---------- Texto proporcionado ----------
JESÚS Y LA SANTA MISA: SACRIFICIO EXPIATORIO PERFECTO


 
 
 
 
 
Cada vez que en la celebración de la Santa Misa, según el Papa Benedicto XVI, nos acercamos al Cuerpo y Sangre de Cristo, nos dirigimos también a la Virgen María que, adhiriéndose plenamente al Sacrificio de la Cruz (Sacrificio expiatorio perfecto), lo ha acogido para toda la Iglesia:



Ella es la Inmaculada que acoge incondicionalmente el don de Dios y, de esa manera, se asocia a la obra de la Salvación. María de Nazaret, Icono de la Iglesia naciente, es el modelo de cómo cada uno de nosotros está llamado a recibir el don que Jesús hace de sí mismo en la Eucaristía” (Papa Benedicto XVI. Los caminos de la vida interior. Ed. Chrónice)
---------- Registros extraídos ----------
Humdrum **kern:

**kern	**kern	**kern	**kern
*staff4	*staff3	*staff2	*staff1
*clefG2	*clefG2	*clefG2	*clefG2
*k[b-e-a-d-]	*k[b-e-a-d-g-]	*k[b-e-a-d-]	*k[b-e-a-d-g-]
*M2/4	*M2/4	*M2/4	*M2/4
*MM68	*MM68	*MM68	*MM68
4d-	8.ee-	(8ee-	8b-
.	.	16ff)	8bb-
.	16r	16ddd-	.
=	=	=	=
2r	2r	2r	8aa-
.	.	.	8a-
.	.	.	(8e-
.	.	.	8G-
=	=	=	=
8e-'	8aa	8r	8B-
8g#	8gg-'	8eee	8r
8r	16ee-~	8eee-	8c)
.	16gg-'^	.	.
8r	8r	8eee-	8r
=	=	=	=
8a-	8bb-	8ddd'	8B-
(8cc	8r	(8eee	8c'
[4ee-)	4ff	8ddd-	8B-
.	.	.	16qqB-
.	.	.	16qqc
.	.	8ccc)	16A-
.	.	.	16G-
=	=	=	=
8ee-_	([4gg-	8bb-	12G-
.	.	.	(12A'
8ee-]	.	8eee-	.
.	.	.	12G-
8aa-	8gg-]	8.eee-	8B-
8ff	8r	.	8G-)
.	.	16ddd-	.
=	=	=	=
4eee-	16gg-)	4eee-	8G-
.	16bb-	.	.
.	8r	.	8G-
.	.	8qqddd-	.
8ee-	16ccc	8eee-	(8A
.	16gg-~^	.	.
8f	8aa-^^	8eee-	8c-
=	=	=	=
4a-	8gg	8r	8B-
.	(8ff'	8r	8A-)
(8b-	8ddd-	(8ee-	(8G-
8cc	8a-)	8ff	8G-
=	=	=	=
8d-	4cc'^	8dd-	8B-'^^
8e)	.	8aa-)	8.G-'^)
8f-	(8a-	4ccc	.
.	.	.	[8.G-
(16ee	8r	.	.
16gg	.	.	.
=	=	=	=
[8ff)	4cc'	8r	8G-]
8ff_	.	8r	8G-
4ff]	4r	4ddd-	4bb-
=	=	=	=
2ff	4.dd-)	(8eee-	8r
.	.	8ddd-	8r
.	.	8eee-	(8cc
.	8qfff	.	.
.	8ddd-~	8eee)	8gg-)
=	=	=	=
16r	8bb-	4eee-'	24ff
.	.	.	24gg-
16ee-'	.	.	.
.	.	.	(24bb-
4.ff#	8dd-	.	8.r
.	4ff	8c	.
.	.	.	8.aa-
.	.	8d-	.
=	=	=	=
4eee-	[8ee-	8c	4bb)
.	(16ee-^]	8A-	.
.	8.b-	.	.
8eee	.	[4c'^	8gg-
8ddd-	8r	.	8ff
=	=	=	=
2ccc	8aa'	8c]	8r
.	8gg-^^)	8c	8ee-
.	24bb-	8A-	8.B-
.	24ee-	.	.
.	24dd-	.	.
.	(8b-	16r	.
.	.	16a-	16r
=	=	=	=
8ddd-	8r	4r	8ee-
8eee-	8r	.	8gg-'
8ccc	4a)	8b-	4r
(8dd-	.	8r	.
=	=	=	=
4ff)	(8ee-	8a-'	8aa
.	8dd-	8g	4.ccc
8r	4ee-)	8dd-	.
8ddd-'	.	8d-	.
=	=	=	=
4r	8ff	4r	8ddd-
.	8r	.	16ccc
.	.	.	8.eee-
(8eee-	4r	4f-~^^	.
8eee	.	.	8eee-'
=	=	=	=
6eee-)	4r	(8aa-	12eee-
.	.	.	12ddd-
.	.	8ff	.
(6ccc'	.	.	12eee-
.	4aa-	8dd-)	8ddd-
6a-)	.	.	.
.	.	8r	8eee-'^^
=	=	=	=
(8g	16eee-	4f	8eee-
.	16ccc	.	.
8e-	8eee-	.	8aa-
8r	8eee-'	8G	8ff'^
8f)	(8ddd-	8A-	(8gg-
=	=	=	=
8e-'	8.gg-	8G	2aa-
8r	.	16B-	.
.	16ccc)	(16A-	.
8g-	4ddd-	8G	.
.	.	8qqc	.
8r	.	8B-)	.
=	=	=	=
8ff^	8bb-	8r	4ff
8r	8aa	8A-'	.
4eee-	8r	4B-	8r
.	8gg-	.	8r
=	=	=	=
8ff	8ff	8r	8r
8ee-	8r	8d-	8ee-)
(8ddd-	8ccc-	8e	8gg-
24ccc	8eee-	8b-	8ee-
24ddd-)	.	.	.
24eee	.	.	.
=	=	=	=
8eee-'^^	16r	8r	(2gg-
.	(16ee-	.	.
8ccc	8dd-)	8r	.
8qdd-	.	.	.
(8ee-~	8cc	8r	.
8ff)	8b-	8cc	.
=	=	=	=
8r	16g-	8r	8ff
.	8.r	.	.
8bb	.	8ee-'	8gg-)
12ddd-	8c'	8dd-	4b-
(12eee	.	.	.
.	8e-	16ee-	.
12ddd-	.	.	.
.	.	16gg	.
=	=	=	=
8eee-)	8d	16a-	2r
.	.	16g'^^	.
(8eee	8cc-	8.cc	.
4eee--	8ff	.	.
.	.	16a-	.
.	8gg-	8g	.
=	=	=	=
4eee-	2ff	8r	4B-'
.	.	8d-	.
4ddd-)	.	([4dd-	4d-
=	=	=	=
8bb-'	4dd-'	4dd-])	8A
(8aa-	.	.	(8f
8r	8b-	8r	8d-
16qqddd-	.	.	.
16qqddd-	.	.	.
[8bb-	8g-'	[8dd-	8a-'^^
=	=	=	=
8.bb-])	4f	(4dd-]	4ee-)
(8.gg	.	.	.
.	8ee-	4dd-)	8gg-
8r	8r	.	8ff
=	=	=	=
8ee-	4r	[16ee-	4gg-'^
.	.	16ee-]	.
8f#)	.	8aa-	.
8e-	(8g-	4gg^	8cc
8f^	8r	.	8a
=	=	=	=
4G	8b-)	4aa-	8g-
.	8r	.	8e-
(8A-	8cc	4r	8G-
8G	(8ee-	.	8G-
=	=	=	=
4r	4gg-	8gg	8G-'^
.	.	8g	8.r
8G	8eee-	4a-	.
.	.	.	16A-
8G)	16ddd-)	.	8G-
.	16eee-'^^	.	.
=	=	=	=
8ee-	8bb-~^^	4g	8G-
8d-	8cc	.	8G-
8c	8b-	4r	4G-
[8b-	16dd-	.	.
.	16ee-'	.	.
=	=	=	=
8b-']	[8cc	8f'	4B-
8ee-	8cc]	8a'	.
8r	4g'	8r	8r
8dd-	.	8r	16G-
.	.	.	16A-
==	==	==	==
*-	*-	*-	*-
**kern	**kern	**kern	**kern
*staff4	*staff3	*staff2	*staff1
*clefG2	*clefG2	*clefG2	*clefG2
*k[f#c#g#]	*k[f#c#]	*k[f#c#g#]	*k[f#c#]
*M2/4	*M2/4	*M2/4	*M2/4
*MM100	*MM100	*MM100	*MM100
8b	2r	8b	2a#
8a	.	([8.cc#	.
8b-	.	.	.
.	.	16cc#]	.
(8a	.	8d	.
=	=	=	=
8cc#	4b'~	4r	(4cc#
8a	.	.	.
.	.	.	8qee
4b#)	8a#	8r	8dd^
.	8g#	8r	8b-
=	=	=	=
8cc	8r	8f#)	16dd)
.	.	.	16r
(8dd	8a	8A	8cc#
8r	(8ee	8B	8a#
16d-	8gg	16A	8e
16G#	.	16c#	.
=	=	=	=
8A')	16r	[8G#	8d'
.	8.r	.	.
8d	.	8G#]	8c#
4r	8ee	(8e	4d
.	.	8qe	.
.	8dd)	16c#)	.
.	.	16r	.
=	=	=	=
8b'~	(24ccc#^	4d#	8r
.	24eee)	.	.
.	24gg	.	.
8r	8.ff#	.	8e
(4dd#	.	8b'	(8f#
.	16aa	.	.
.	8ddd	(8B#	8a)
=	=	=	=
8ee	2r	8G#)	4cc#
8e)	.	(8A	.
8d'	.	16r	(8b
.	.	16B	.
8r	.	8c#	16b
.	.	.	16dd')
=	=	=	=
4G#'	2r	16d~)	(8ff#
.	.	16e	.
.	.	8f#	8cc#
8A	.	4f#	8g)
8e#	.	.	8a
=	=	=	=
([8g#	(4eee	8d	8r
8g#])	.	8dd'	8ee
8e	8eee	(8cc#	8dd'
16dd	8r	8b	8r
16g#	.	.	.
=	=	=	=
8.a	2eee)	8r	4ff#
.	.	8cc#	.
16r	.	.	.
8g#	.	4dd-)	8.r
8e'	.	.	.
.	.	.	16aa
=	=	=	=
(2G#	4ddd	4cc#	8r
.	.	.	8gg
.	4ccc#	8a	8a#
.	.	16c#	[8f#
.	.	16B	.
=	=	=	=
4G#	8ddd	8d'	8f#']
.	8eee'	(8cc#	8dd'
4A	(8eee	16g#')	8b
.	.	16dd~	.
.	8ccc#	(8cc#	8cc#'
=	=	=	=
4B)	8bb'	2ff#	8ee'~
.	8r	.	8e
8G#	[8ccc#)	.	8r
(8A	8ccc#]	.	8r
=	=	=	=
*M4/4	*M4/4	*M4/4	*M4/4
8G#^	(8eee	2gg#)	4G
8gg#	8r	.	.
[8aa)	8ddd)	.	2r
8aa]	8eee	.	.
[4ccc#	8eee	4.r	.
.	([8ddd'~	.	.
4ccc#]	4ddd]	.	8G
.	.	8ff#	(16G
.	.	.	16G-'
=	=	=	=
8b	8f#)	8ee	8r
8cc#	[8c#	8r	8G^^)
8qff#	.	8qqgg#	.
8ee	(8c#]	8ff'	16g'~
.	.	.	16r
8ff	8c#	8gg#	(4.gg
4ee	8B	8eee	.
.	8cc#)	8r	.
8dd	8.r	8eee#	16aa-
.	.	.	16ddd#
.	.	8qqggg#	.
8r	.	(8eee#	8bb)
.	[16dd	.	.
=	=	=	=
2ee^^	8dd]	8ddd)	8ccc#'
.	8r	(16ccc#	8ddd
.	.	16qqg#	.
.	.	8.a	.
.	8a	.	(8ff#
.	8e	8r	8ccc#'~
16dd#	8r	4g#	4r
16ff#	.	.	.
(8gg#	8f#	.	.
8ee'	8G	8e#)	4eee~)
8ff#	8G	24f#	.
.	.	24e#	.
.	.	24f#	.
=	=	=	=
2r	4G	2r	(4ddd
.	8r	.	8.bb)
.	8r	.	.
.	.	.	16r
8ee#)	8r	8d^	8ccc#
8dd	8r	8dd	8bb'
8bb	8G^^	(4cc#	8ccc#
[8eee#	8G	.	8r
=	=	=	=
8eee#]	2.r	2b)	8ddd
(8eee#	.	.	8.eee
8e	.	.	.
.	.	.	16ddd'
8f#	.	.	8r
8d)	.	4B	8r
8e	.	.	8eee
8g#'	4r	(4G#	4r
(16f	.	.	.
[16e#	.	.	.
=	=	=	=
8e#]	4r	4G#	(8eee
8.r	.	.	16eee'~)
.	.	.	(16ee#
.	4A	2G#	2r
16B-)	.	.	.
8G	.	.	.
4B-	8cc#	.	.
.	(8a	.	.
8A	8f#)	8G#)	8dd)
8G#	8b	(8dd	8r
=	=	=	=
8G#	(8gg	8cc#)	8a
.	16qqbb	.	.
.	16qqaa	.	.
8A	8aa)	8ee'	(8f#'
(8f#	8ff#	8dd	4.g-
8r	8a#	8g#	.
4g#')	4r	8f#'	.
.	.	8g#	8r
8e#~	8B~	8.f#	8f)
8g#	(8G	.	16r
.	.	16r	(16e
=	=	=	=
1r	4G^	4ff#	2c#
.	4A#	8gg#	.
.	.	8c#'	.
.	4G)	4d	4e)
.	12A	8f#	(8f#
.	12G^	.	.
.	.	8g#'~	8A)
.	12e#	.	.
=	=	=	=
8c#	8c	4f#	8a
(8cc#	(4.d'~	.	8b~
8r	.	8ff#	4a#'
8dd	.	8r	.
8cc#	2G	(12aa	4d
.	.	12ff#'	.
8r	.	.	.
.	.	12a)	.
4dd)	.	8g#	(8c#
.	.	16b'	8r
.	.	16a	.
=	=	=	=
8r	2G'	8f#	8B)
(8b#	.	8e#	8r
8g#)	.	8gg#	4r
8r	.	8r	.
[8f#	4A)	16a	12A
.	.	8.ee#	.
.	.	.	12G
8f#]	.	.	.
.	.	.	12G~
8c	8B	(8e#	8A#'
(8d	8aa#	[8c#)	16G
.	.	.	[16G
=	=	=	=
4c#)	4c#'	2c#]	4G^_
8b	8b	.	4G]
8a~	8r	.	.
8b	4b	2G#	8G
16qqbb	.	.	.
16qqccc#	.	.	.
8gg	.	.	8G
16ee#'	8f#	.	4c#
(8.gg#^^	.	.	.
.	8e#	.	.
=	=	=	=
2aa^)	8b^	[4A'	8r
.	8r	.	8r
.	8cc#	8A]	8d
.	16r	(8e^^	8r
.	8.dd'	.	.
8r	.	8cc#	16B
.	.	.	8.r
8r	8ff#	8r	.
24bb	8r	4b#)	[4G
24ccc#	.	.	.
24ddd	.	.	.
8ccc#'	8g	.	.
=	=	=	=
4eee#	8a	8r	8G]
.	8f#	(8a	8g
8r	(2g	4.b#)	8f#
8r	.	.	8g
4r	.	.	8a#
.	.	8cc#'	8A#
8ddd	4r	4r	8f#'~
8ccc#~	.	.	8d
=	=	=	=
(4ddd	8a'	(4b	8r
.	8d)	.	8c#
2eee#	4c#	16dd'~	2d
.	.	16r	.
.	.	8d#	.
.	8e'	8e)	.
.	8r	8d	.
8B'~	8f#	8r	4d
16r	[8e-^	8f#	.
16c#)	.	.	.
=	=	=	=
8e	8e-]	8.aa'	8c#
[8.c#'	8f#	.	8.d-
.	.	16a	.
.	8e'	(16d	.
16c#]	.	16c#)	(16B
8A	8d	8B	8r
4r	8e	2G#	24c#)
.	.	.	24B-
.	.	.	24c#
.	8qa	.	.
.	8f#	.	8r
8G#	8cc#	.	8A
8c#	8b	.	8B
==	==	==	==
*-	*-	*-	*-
----------
§ **Instrucciones**:
1. Reproduzca con total fidelidad el fragmento del texto sobre la Santa Misa que empieza con las palabras que contienen "Cada vez que" y termina con "interior. Ed. Chrónice)".
2. Según el texto sobre la Santa Misa, ¿quién es el modelo de cómo cada uno de nosotros está llamado a recibir el don que Jesús hace de sí mismo en la Eucaristía?

§ **Respuestas por tarea**:
1.
Cada vez que en la celebración de la Santa Misa, según el Papa Benedicto XVI, nos acercamos al Cuerpo y Sangre de Cristo, nos dirigimos también a la Virgen María que, adhiriéndose plenamente al Sacrificio de la Cruz (Sacrificio expiatorio perfecto), lo ha acogido para toda la Iglesia:



Ella es la Inmaculada que acoge incondicionalmente el don de Dios y, de esa manera, se asocia a la obra de la Salvación. María de Nazaret, Icono de la Iglesia naciente, es el modelo de cómo cada uno de nosotros está llamado a recibir el don que Jesús hace de sí mismo en la Eucaristía” (Papa Benedicto XVI. Los caminos de la vida interior. Ed. Chrónice)

2. María de Nazaret, Icono de la Iglesia naciente.